O elevador precisa de inspeção anual obrigatória?

Sim, em vários municípios brasileiros — incluindo São Paulo — a inspeção anual de elevadores é obrigatória por lei. Em São Paulo, o art. 9º da Lei Municipal nº 10.348/1987 determina que a inspeção anual rigorosa seja realizada pela empresa conservadora, com emissão do Relatório de Inspeção Anual (RIA) assinado por engenheiro. Em municípios sem lei específica, a boa prática e a responsabilidade civil do síndico recomendam exigir o RIA mesmo assim.

Quem é responsável pela inspeção anual do elevador no condomínio?

A execução da inspeção é de responsabilidade da empresa conservadora contratada, que deve conduzir o processo e emitir o RIA assinado por engenheiro com registro no CREA. Mas a responsabilidade legal de garantir que a inspeção aconteça dentro do prazo, que o RIA seja emitido e que as não-conformidades sejam corrigidas é do síndico, como representante legal do condomínio.

Qual empresa pode fazer a inspeção do elevador?

A inspeção deve ser realizada pela empresa de conservação dos elevadores, que precisa estar devidamente registrada nos órgãos competentes — em São Paulo, no CONTRU (Departamento de Controle do Uso de Imóveis) e com engenheiro responsável com ART no CREA. O síndico pode verificar o credenciamento da empresa no portal da Prefeitura de São Paulo ou consultar a empresa sobre sua situação regular em outros municípios.

O que acontece se não fizer a inspeção anual do elevador?

As consequências variam conforme o município. Em São Paulo, a ausência do RIA pode resultar em multa e, em caso de acidente, em responsabilização civil do síndico e do condomínio por negligência. Além disso, a ausência do RIA — ou a existência de não-conformidades não regularizadas — pode prejudicar a cobertura do seguro do condomínio em caso de sinistro envolvendo o elevador.

Qual o prazo para regularizar o elevador após a inspeção?

Os prazos variam conforme a gravidade das não-conformidades e a legislação do município.
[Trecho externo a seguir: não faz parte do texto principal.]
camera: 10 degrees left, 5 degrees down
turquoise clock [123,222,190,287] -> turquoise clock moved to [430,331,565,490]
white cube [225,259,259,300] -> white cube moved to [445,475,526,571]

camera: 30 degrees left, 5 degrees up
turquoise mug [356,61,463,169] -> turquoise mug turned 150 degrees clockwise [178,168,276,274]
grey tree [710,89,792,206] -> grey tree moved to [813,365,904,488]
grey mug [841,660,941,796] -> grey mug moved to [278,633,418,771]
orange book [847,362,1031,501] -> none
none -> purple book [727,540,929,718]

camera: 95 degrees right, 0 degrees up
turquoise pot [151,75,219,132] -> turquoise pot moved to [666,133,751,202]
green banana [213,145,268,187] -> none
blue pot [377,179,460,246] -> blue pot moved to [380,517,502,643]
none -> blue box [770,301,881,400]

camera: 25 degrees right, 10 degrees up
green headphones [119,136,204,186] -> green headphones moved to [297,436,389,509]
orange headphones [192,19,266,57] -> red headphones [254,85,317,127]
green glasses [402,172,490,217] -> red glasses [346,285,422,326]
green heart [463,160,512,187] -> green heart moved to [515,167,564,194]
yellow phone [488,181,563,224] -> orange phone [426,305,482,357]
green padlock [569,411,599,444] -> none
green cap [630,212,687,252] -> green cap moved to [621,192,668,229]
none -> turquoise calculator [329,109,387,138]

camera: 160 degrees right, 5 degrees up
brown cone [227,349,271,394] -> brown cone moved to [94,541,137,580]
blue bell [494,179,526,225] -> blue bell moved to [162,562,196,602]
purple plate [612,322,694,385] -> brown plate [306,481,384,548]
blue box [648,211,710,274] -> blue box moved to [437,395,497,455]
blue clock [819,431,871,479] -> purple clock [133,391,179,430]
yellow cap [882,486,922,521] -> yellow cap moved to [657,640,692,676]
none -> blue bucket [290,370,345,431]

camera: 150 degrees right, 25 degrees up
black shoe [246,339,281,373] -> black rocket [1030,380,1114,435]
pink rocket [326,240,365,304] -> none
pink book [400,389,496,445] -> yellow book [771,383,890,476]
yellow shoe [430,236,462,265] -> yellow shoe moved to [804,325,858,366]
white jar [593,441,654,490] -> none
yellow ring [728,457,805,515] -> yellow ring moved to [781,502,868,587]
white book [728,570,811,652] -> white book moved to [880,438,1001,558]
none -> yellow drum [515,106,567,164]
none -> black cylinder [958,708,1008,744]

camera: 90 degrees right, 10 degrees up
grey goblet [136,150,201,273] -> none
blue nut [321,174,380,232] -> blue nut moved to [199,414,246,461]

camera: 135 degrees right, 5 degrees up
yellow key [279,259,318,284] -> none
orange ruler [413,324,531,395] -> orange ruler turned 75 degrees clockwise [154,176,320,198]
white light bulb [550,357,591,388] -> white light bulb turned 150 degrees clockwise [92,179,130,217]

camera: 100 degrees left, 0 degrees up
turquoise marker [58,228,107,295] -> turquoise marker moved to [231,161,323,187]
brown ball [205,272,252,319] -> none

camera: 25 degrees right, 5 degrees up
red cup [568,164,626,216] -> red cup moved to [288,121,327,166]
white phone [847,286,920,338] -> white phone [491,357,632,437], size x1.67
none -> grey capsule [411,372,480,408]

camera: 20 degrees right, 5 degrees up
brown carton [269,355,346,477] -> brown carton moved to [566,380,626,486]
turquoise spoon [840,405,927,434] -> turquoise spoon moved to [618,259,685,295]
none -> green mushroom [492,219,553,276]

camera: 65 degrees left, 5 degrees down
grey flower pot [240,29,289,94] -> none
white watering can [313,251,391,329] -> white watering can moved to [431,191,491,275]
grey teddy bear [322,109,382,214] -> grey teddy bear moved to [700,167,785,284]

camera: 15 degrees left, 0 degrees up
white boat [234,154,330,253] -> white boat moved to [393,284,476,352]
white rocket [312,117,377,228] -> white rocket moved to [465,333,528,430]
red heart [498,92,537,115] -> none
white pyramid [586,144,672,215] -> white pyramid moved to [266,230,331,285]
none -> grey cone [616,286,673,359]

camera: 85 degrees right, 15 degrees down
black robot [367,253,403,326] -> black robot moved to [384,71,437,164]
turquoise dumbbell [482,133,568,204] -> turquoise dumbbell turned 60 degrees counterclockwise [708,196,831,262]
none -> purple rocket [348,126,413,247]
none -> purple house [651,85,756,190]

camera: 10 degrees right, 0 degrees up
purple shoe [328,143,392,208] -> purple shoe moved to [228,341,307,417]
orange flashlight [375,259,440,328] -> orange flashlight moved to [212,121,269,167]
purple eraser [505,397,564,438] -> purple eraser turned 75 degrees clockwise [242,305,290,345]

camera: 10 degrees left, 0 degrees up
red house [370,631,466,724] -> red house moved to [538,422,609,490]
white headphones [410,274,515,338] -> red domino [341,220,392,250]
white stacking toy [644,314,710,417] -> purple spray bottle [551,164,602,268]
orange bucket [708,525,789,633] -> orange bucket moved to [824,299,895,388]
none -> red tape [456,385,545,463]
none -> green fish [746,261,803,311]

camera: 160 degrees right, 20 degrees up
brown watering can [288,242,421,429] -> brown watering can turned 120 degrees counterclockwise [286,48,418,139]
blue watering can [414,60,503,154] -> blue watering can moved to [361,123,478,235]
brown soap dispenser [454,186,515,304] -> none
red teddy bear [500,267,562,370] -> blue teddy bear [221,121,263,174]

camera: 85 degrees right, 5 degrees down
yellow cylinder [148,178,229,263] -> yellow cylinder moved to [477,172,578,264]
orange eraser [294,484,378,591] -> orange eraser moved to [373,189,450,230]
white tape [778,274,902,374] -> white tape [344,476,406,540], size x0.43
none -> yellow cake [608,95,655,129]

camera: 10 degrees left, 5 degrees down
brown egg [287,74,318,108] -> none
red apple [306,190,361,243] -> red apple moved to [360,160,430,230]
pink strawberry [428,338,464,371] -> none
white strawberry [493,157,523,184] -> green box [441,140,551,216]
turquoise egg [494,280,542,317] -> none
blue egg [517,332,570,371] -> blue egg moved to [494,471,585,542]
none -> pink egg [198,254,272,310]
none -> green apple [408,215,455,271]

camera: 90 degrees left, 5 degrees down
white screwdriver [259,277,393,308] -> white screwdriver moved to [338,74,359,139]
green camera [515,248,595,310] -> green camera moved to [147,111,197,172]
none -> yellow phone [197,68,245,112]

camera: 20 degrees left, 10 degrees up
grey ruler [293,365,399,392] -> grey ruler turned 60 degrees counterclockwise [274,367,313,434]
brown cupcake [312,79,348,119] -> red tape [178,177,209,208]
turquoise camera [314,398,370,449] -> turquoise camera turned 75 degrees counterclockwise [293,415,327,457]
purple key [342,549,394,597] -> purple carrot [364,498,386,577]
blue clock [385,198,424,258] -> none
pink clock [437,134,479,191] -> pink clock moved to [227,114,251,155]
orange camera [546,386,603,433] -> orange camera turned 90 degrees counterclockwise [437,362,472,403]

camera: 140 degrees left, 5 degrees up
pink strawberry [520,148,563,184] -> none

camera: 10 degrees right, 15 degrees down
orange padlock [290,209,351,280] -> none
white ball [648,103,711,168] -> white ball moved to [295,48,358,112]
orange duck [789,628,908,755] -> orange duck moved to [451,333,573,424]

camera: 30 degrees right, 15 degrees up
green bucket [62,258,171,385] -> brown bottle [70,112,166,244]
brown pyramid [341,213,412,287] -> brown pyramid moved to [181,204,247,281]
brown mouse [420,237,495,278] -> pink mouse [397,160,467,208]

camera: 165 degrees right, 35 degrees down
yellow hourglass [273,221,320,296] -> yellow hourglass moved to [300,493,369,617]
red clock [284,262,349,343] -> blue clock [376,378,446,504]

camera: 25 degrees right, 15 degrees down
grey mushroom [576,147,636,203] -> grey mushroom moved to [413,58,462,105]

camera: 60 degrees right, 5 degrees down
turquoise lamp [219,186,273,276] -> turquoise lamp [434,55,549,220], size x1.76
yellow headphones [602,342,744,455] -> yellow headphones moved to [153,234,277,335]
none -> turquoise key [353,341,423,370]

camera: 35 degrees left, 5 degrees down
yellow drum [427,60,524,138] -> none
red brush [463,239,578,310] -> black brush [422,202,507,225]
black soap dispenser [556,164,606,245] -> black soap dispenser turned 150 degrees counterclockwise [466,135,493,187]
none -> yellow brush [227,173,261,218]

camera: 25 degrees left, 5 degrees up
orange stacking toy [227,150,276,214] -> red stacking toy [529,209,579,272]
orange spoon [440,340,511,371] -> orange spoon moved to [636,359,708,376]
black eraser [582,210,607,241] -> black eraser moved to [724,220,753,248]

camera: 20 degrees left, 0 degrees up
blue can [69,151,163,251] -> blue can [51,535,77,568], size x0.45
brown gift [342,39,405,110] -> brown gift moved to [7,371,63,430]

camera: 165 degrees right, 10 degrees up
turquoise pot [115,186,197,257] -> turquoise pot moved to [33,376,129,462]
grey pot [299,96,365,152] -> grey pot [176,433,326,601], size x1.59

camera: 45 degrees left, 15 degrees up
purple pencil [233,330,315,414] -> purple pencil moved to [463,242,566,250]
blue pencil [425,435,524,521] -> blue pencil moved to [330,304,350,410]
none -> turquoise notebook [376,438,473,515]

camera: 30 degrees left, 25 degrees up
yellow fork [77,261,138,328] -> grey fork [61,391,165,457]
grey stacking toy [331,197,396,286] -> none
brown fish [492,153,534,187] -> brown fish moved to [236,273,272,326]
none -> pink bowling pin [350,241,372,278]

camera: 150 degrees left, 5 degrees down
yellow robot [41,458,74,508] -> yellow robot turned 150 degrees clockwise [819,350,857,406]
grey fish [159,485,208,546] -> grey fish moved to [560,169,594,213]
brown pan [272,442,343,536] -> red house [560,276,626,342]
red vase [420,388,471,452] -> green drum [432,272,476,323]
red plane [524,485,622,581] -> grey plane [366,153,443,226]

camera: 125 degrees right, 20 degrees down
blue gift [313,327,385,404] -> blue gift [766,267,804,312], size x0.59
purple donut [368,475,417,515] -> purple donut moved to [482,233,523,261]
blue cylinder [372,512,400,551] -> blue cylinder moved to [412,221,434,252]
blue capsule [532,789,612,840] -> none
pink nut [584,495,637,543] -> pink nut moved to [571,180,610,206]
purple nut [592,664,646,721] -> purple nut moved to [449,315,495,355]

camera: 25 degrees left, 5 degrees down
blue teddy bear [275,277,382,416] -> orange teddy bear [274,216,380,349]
Itens críticos de segurança — como falhas em freios ou cabos — devem ser tratados com urgência imediata e podem justificar a interdição preventiva do equipamento. Adequações técnicas de menor gravidade devem ser encaminhadas dentro do exercício, com documentação de todas as providências tomadas pelo síndico.

Como fazer a inspeção anual do elevador no condomínio?

O síndico deve acionar formalmente a empresa conservadora com antecedência mínima de 30 dias do vencimento do RIA vigente, garantir acesso às áreas técnicas no dia da inspeção, receber e analisar o RIA entregue — verificando se está assinado por engenheiro com ART —, afixar o documento no quadro de avisos e arquivar junto com toda a documentação relacionada. Não-conformidades identificadas devem ser cobradas formalmente da empresa, com prazo de regularização por escrito.

Fontes e referências

  1. Prefeitura Municipal de São Paulo. Lei nº 10.348, de 4 de setembro de 1987 — Dispõe sobre instalação e funcionamento de elevadores e outros aparelhos de transporte. Transcrição disponível em Crel Elevadores.
  2. Elevadores São Paulo. Relatório de Inspeção Anual: o que é, sua importância e a realidade brasileira. 2023. spelevadores.com.br.
  3. Next Elevadores. O que diz a norma ABNT sobre manutenção de elevadores? 2026. nextelevadores.com.
  4. Arbache, R.; Marques, R. RIA – Relatório de Inspeção Anual dos Elevadores: Entenda Agora a Real Importância deste Documento. MeuElevador.com.
  5. Sete Servic Elevadores. A Importância Vital do Relatório de Inspeção Anual (RIA) para Síndicos de Condomínios. 2024. seteservic.com.br.